PAGE TEXT
· · ·

The Arguments on Each Side
Anthropic responded to the judge’s show cause order by stating that it has not invoked an “advice of counsel” defense and has no intention of doing so. It relies on Ninth Circuit precedent for the proposition that implied waiver occurs “only when the client tenders an issue touching directly upon the substance of an attorney-client communication.” In Anthropic’s telling, its witnesses will testify based on their industry experience and objective evidence – not on what the lawyers told them. Privilege, the company argues, doesn’t vanish just because lawyers were consulted along the way. Anthropic points to the testimony of its co-founder, Benjamin Mann, who has testified that, based on his prior experience at OpenAI, he believed that downloading from a shadow library (specifically, LibGen) for LLM training was fair use.
The book-author class plaintiffs responded that if Anthropic intends to assert that its infringement was “innocent,” shouldn’t the jury hear what Anthropic’s lawyers told it? The author-plaintiffs argue that Anthropic’s assertion of “innocent infringement” and its denial of willfulness puts its lawyers’ advice squarely in issue.
Plaintiffs note that Anthropic’s witnesses, when asked about the legality of downloading books from shadow libraries, repeatedly invoked privilege. That, plaintiffs say, shows that counsel’s advice played “a significant role in formulating [their] subjective beliefs”. Having chosen to defend its conduct as “innocent,” plaintiffs argue, Anthropic cannot now shield the very communications that shaped its beliefs.
Who Has The Better Argument?
Based on the arguments of both parties and the cases cited, I give the edge to Anthropic. Anthropic says it won’t rely on advice of counsel and will ground “innocent infringement” in industry practice/experience, not lawyer communications. That fits the dominant Ninth Circuit approach that implied waiver requires affirmative reliance on privileged advice, not mere relevance of state of mind. Although Judge Alsup raised the issue, I think it’s likely that he will back off and rule in favor of Anthropic on the implied waiver issue.

· · ·

DATA EXTRACT
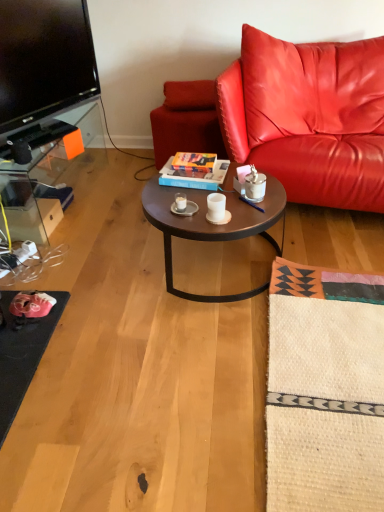
The image size is (384, 512). Identify the location of vacant space situated on the left part of metallic pen at center. (229, 207).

· · ·

REQUIRED WORK
**A)** In the text on Anthropic's privilege dispute, what did Benjamin Mann say he believed, based on his prior experience at OpenAI?
**B)** Carry the text on Anthropic's privilege dispute forward from its final sentence.

ANSWERS BY ITEM
**A)** That downloading from a shadow library, specifically LibGen, for LLM training was fair use.

**B)**
However, Anthropic will need to exercise extreme care at trial – the advantage can flip fast if a witness “opens the door” to a privileged communication (for example, testifies that “legal cleared it”) or if plaintiffs develop a clear link between subjective belief and counsel’s advice. If that happens, expect Judge Alsup to either compel production, preclude the “innocent” narrative, or strike the defense altogether on fairness grounds.
What To Watch Next
Judge Alsup now faces the question of whether Anthropic can walk the tightrope – denying willfulness and pressing an innocent infringement defense while keeping its lawyers’ advice behind the curtain of privilege. A hearing on this issue is scheduled for August 28, 2025. If the court rules against Anthropic, it may be forced to choose between disclosing lawyer communications or dropping the innocence defense, in which case the judge is likely to instruct the jury that the floor for damages is $750 per work (the floor for non-innocent or “ordinary” infringement), rather than $200. And, of course, without an innocence defense damages could climb much higher – as high as $150,000 per work infringed.
In the meantime, this case could come to a sudden halt: Anthropic has filed an emergency motion with the Ninth Circuit, asking it to stay the case pending its appeal of Judge Alsup’s class certification order.